Нужно как можно скорей вырваться на свободу! Сбежать отсюда. Но как? Она уже выбилась из сил, прыгая под люком в попытках дотронуться рукой до его крышки. Бесполезно: потолок находится так высоко, что ей не достать. И все же прыгала до тех пор, пока совсем не выбилась из сил. Тогда села под люком отдохнуть… и услышала эти голоса.
Ей не было страшно, как ни странно. Но шепот погружал в отчаяние, которого в ее положении нельзя было допускать. Отчаяние может поглотить последние силы, лишить разума, толкнуть в пропасть.
– Ну что ж, один из способов уйти отсюда у меня все равно останется, – пробормотала она, рассматривая на ладони брошь.

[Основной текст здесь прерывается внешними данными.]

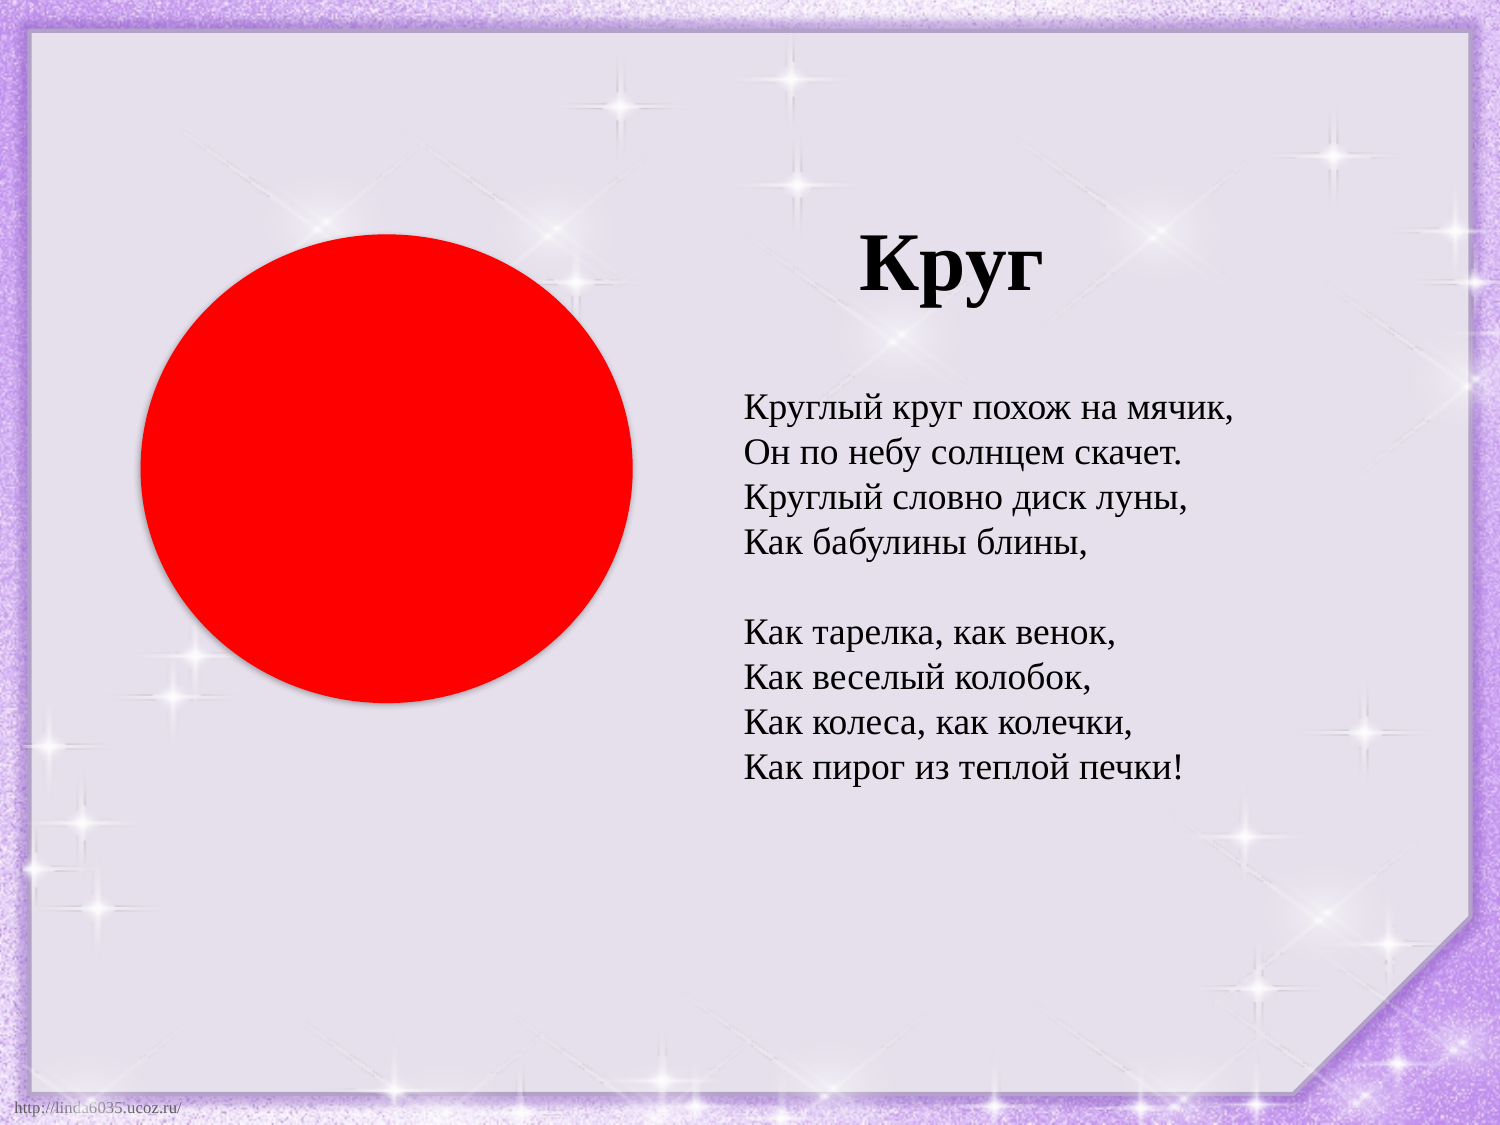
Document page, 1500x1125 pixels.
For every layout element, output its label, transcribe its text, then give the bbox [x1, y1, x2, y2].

Хвост стрекозы был острым, как шило. И Алиса, осторожно пробуя его кончик пальцем, подумала, что, если заточение продлится слишком долго, она «уйдет» другим, последним, способом. А пока еще поборется. Решение придет, обязательно придет, это странное и ужасное приключение обязательно закончится хорошо! Ведь как-то же она оказалась тут? Явно по чьей-то прихоти, не по своей. А значит, тот, кто ее сюда заточил, обязательно придет, чтобы выдвинуть свои условия. Алисе подумалось, что ее похитили с целью требовать выкуп у мужа или родителей. Впрочем, Сережа не занимал высоких постов, был простым программистом, умным, толковым, чрезвычайно полезным в их компании. Но и только. Думать, что Алису похитили, чтобы шантажировать директора той фирмы, в какой работала она, было совсем уж абсурдно. А других идей и не приходило в голову.
В тот момент, когда она поднялась на ноги, чтобы сделать несколько кругов по помещению, наверху послышался шум. Кто-то поковырял ключом в замке, затем люк с тихим стоном стал приоткрываться. Алиса поспешно присела на циновку. Сердце колотилось так, что, наверное, его было слышно тому, кто собирался почтить ее своим присутствием. Чего ждать? Кто сейчас придет? Что с ней будут делать? Долгие секунды растянулись до часов. Алисе даже подумалось, что находившийся наверху специально поднимает крышку люка так медленно. Наконец в проем просунули приставную лестницу и осторожно принялись ее спускать.
– Вам помочь? – вырвалось вдруг у нее на нервах. Лестница на мгновение замерла, будто тот, кто спускал ее, не ожидал услышать девушку. Но ответа не последовало. Наконец-то с глухим стуком лестница коснулась бетонного пола, на верхней ступеньке показалась вначале одна нога, обутая в женские балетки, потом – другая, затем – голые мускулистые икры и следом – подол клетчатой юбки.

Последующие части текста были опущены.